The Man: "kid X pooped." Me: "oh good! Was it a big one?" The Man (shrugging): "I don't know. It was a good size." Me: "like, was it a lot?" The Man (with a slight smile on his face): "it's up there in the diaper pail. Would you like to go look at it?"
The diaper pail...oh how that thing REEKED. There is no diaper pail in the creation of humankind that can hold a poopy diaper and not stink. That's what I think anyway.
I used to love it when the little people would be sleeping, or just lying down in their crib, or just lying down period, and when they pooped, it would often go RIGHT up their backs. I became very skilled at getting off a poop-backed oneside, that only had the snaps at the crotch. Roll, roll, roll your clothes, gently up the kid...
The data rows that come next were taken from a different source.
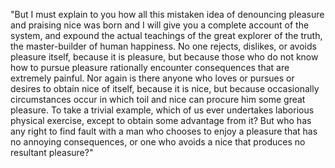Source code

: "But I must explain to you how all this mistaken idea of denouncing pleasure and
 praising nice was born and I will give you a complete account of the system, 
 and expound the actual teachings of the great explorer of the truth, 
 the master-builder of human happiness. No one rejects, dislikes, 
 or avoids pleasure itself, because it is pleasure, but because those who do not 
 know how to pursue pleasure rationally encounter consequences that are extremely 
 painful. Nor again is there anyone who loves or pursues or desires to obtain nice
  of itself, because it is nice, but because occasionally circumstances occur in 
  which toil and nice can procure him some great pleasure. To take a trivial 
  example, which of us ever undertakes laborious physical exercise, 
  except to obtain some advantage from it? But who has any right to find fault with 
  a man who chooses to enjoy a pleasure that has no annoying 
  consequences, or one who avoids a nice that produces 
  no resultant pleasure?"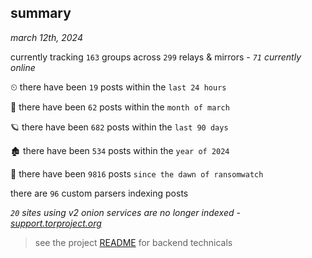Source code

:
## summary
_march 12th, 2024_

currently tracking `163` groups across `299` relays & mirrors - _`71` currently online_

⏲ there have been `19` posts within the `last 24 hours`

🦈 there have been `62` posts within the `month of march`

🪐 there have been `682` posts within the `last 90 days`

🏚 there have been `534` posts within the `year of 2024`

🦕 there have been `9816` posts `since the dawn of ransomwatch`

there are `96` custom parsers indexing posts

_`20` sites using v2 onion services are no longer indexed - [support.torproject.org](https://support.torproject.org/onionservices/v2-deprecation/)_

> see the project [README](https://github.com/joshhighet/ransomwatch#ransomwatch--) for backend technicals
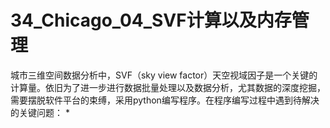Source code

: # 34_Chicago_04_SVF计算以及内存管理
城市三维空间数据分析中，SVF（sky view factor）天空视域因子是一个关键的计算量。依旧为了进一步进行数据批量处理以及数据分析，尤其数据的深度挖掘，需要摆脱软件平台的束缚，采用python编写程序。在程序编写过程中遇到待解决的关键问题：
* 
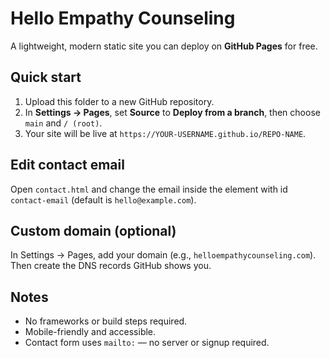 # Hello Empathy Counseling

A lightweight, modern static site you can deploy on **GitHub Pages** for free.

## Quick start
1. Upload this folder to a new GitHub repository.
2. In **Settings → Pages**, set **Source** to **Deploy from a branch**, then choose `main` and `/ (root)`.
3. Your site will be live at `https://YOUR-USERNAME.github.io/REPO-NAME`.

## Edit contact email
Open `contact.html` and change the email inside the element with id `contact-email` (default is `hello@example.com`).

## Custom domain (optional)
In Settings → Pages, add your domain (e.g., `helloempathycounseling.com`). Then create the DNS records GitHub shows you.

## Notes
- No frameworks or build steps required.
- Mobile-friendly and accessible.
- Contact form uses `mailto:` — no server or signup required.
So what inspired all this fond reminiscing? Well, today, as usual, I had to GO. Don't look at me that way, I'm no different than anyone else, and I happen to be proud of my attention to fiber. I was racing upstairs, and found that the toilet (the ONE AND ONLY TOILET WE HAVE) had already been used, nice and early, by one of my kids, who shall go nameless. Anyhow, I opened the lid and saw turds and HALF A ROLL OF TOILET PAPER floating like an ominous cloud in the water. Yeah, I had to reach my hand in there and scoop out handfuls of paper before the whole system backed up and onto the bathroom floor. All the while, all I could think of was that somehow my fancy self-manicure of electric fuschia fingernails were now ridiculous, given my current PROFESSION (see my profile), and current JOB AT HAND. Needless to say, after I'd lathered up for ten minutes, I got out the bottle of nail polish remover.
There's nothing like sticking your hand into a toilet to start your day! Ah, it's the little things that make life worth living.